• [ABOUT THIS TASK]:
Reproduce each source text in this material word for word, omitting the pictures.

[Dataset entries]
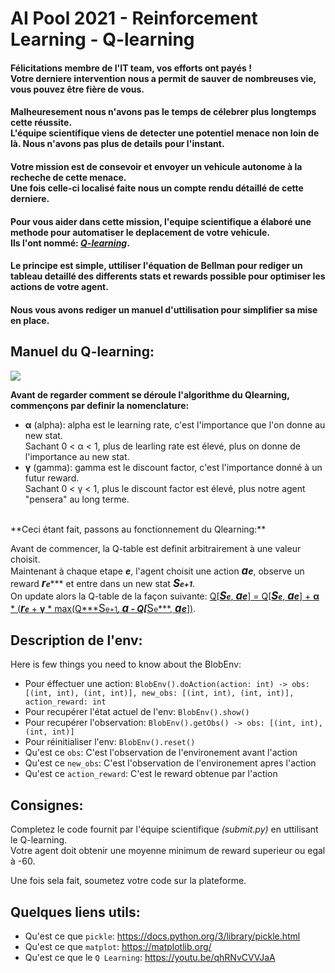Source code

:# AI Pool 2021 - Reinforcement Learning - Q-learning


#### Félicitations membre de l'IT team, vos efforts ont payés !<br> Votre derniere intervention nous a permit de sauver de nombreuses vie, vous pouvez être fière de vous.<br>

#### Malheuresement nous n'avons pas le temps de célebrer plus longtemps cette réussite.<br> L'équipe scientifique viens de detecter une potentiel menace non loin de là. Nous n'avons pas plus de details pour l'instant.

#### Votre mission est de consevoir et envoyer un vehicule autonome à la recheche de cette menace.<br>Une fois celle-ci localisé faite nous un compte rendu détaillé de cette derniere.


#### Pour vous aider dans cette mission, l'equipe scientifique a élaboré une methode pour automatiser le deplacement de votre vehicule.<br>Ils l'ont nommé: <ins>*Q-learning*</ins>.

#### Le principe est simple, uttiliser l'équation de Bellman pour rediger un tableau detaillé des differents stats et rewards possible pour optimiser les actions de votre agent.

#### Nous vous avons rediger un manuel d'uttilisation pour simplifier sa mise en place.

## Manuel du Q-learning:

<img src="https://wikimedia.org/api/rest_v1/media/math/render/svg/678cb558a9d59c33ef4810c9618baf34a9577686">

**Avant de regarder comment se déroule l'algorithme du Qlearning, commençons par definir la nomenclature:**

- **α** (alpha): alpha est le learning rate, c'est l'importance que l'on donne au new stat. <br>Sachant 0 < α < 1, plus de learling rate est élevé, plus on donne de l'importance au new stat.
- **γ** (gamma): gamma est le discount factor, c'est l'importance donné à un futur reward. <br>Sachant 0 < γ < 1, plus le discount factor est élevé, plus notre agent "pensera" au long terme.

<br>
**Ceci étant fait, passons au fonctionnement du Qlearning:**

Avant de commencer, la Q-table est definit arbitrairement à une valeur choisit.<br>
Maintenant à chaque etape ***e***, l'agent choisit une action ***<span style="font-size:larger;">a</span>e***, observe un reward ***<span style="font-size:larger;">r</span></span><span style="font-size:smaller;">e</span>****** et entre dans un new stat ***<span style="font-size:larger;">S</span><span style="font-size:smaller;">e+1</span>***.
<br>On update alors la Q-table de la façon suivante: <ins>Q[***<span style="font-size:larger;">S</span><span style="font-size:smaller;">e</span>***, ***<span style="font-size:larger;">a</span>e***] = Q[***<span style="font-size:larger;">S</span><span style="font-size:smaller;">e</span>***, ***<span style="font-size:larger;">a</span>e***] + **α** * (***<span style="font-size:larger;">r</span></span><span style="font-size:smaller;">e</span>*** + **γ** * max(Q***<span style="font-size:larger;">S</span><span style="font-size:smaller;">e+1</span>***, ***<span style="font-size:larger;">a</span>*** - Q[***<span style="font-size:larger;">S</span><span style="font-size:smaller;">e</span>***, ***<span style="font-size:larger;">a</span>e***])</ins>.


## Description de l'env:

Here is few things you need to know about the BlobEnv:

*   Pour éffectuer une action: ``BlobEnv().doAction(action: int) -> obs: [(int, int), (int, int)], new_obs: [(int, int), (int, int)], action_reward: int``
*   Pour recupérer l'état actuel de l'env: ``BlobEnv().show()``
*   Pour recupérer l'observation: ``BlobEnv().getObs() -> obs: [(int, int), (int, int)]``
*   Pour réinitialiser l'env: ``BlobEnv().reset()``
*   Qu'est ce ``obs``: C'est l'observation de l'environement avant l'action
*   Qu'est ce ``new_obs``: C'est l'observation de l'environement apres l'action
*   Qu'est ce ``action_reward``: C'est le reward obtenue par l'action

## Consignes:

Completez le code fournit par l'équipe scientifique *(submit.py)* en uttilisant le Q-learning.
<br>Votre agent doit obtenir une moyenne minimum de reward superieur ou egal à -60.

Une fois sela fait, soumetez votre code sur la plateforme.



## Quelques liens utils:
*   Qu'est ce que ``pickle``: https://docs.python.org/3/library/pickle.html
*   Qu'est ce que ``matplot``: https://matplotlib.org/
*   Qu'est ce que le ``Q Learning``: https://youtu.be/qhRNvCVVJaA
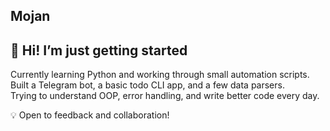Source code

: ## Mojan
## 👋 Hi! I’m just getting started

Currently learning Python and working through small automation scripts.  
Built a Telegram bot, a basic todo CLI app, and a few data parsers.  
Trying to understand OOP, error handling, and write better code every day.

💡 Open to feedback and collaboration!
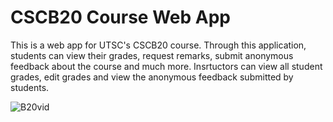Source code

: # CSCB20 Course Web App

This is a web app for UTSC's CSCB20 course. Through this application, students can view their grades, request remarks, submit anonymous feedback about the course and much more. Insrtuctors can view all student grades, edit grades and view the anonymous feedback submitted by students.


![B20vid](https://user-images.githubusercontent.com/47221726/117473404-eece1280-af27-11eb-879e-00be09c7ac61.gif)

• [SOLUTION TO THIS EXERCISE]:
Source code

:# AI Pool 2021 - Reinforcement Learning - Q-learning


#### Félicitations membre de l'IT team, vos efforts ont payés !<br> Votre derniere intervention nous a permit de sauver de nombreuses vie, vous pouvez être fière de vous.<br>

#### Malheuresement nous n'avons pas le temps de célebrer plus longtemps cette réussite.<br> L'équipe scientifique viens de detecter une potentiel menace non loin de là. Nous n'avons pas plus de details pour l'instant.

#### Votre mission est de consevoir et envoyer un vehicule autonome à la recheche de cette menace.<br>Une fois celle-ci localisé faite nous un compte rendu détaillé de cette derniere.


#### Pour vous aider dans cette mission, l'equipe scientifique a élaboré une methode pour automatiser le deplacement de votre vehicule.<br>Ils l'ont nommé: <ins>*Q-learning*</ins>.

#### Le principe est simple, uttiliser l'équation de Bellman pour rediger un tableau detaillé des differents stats et rewards possible pour optimiser les actions de votre agent.

#### Nous vous avons rediger un manuel d'uttilisation pour simplifier sa mise en place.

## Manuel du Q-learning:

<img src="https://wikimedia.org/api/rest_v1/media/math/render/svg/678cb558a9d59c33ef4810c9618baf34a9577686">

**Avant de regarder comment se déroule l'algorithme du Qlearning, commençons par definir la nomenclature:**

- **α** (alpha): alpha est le learning rate, c'est l'importance que l'on donne au new stat. <br>Sachant 0 < α < 1, plus de learling rate est élevé, plus on donne de l'importance au new stat.
- **γ** (gamma): gamma est le discount factor, c'est l'importance donné à un futur reward. <br>Sachant 0 < γ < 1, plus le discount factor est élevé, plus notre agent "pensera" au long terme.

<br>
**Ceci étant fait, passons au fonctionnement du Qlearning:**

Avant de commencer, la Q-table est definit arbitrairement à une valeur choisit.<br>
Maintenant à chaque etape ***e***, l'agent choisit une action ***<span style="font-size:larger;">a</span>e***, observe un reward ***<span style="font-size:larger;">r</span></span><span style="font-size:smaller;">e</span>****** et entre dans un new stat ***<span style="font-size:larger;">S</span><span style="font-size:smaller;">e+1</span>***.
<br>On update alors la Q-table de la façon suivante: <ins>Q[***<span style="font-size:larger;">S</span><span style="font-size:smaller;">e</span>***, ***<span style="font-size:larger;">a</span>e***] = Q[***<span style="font-size:larger;">S</span><span style="font-size:smaller;">e</span>***, ***<span style="font-size:larger;">a</span>e***] + **α** * (***<span style="font-size:larger;">r</span></span><span style="font-size:smaller;">e</span>*** + **γ** * max(Q***<span style="font-size:larger;">S</span><span style="font-size:smaller;">e+1</span>***, ***<span style="font-size:larger;">a</span>*** - Q[***<span style="font-size:larger;">S</span><span style="font-size:smaller;">e</span>***, ***<span style="font-size:larger;">a</span>e***])</ins>.


## Description de l'env:

Here is few things you need to know about the BlobEnv:

*   Pour éffectuer une action: ``BlobEnv().doAction(action: int) -> obs: [(int, int), (int, int)], new_obs: [(int, int), (int, int)], action_reward: int``
*   Pour recupérer l'état actuel de l'env: ``BlobEnv().show()``
*   Pour recupérer l'observation: ``BlobEnv().getObs() -> obs: [(int, int), (int, int)]``
*   Pour réinitialiser l'env: ``BlobEnv().reset()``
*   Qu'est ce ``obs``: C'est l'observation de l'environement avant l'action
*   Qu'est ce ``new_obs``: C'est l'observation de l'environement apres l'action
*   Qu'est ce ``action_reward``: C'est le reward obtenue par l'action

## Consignes:

Completez le code fournit par l'équipe scientifique *(submit.py)* en uttilisant le Q-learning.
<br>Votre agent doit obtenir une moyenne minimum de reward superieur ou egal à -60.

Une fois sela fait, soumetez votre code sur la plateforme.



## Quelques liens utils:
*   Qu'est ce que ``pickle``: https://docs.python.org/3/library/pickle.html
*   Qu'est ce que ``matplot``: https://matplotlib.org/
*   Qu'est ce que le ``Q Learning``: https://youtu.be/qhRNvCVVJaA
Source code

: ## Mojan
## 👋 Hi! I’m just getting started

Currently learning Python and working through small automation scripts.  
Built a Telegram bot, a basic todo CLI app, and a few data parsers.  
Trying to understand OOP, error handling, and write better code every day.

💡 Open to feedback and collaboration!
Source code

: # CSCB20 Course Web App

This is a web app for UTSC's CSCB20 course. Through this application, students can view their grades, request remarks, submit anonymous feedback about the course and much more. Insrtuctors can view all student grades, edit grades and view the anonymous feedback submitted by students.


![B20vid](https://user-images.githubusercontent.com/47221726/117473404-eece1280-af27-11eb-879e-00be09c7ac61.gif)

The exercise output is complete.